The values of class-chore time were lost on me, of course — until I transferred to public school in fifth grade. Children made messes with reckless abandon. It didn’t matter if you left a trail of crumbs behind you in the cafeteria or if you tracked in mud from recess; you wouldn’t be the one cleaning it up. In contrast, in third grade at Noah, I once spent a recess scrubbing out my desk after I’d forgotten an apple in it over break. It had molded and liquefied, and it smelled terrible. It was my fault, and because it was my problem to deal with, I was more responsible in the future.
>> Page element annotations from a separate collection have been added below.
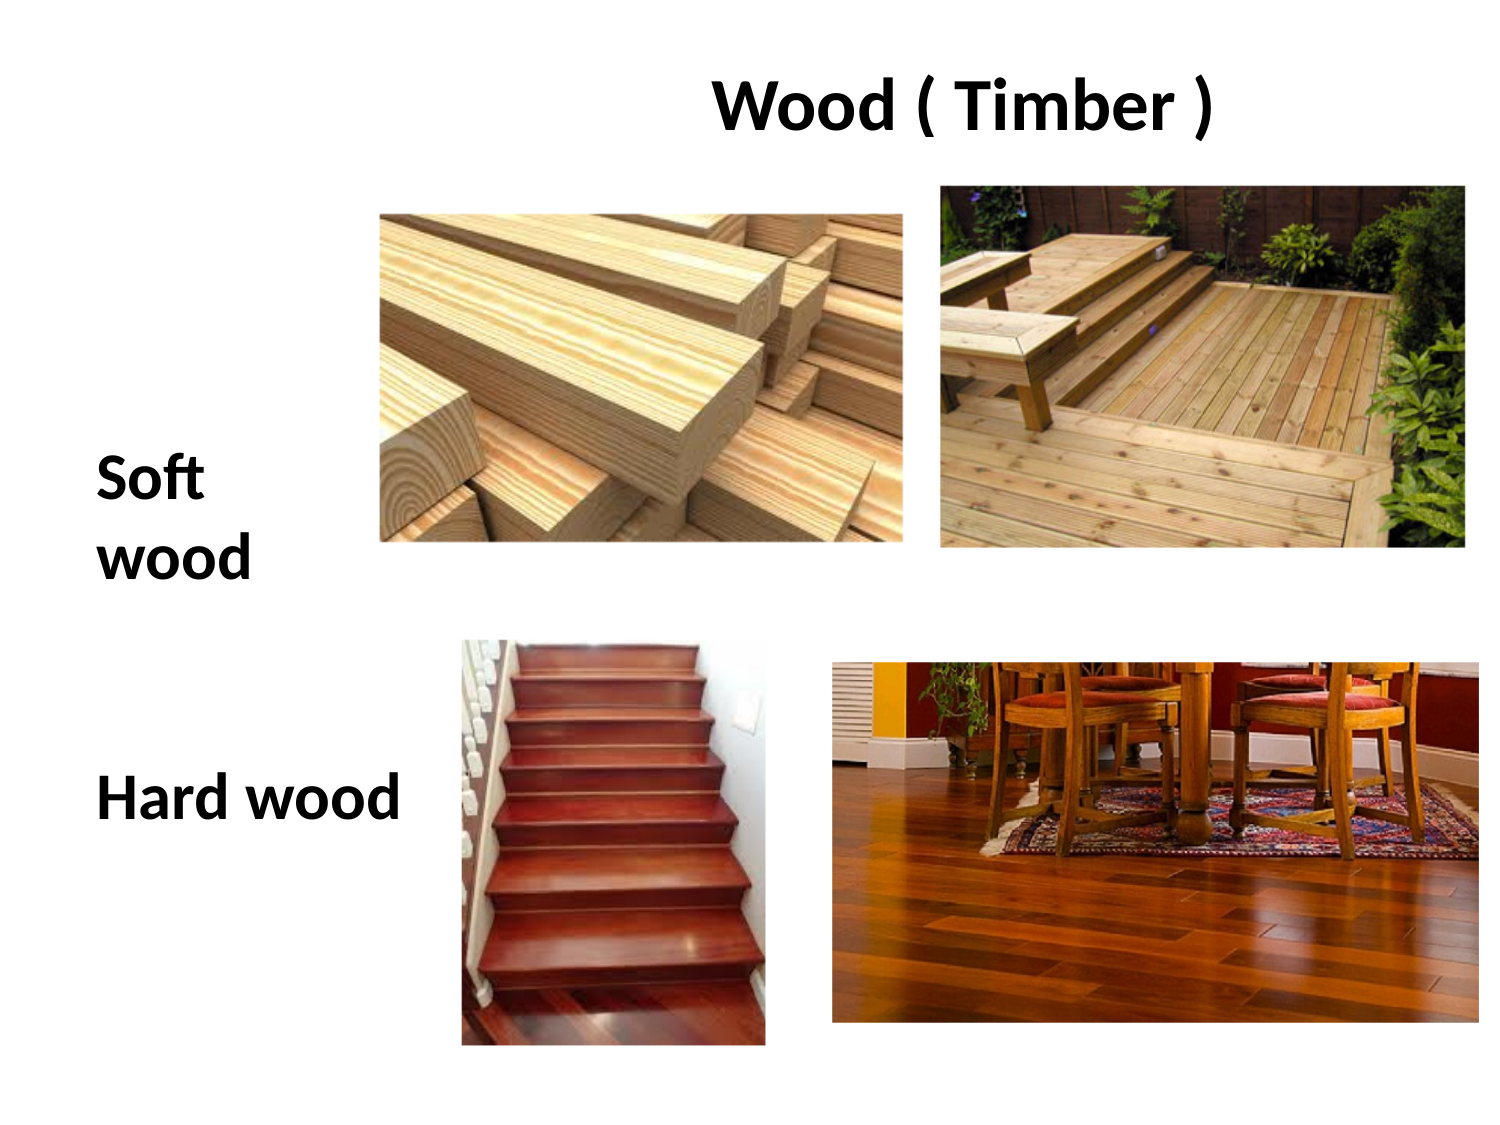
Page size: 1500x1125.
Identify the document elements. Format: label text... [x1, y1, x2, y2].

picture [819, 649, 1500, 1035]
text_box Wood ( Timber ) [696, 35, 1410, 153]
picture [437, 612, 808, 1077]
text_box Soft wood Hard wood [81, 425, 745, 1125]
picture [312, 137, 1500, 583]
But that ethic runs contrary to the progressive mindset, which infantilizes adults — and children, much more so. The Root’s Goff continued her critique of Kingston’s proposal by suggesting more handouts for poor kids, including “comprehensive sexual education, low-cost contraception and loan-free financial college aid so these kids can have a real chance to compete.” And then she let slip the underlying theory:
The words “personal responsibility” should almost always be limited to adults, and to those teens nearing adulthood who have the capacity to make informed decisions, good and bad, and to be held accountable for them accordingly.
That’s a radical perspective. Education has, historically, been a moral endeavor as much as a practical one. Not only does it equip our young to someday gainfully provide for themselves and their families; it also prepares children to gradually assume responsibility. Good education leads to self-government, and the education that separates learning from responsibility does children no favors. So by all means, pass the mop to all children, rich or poor.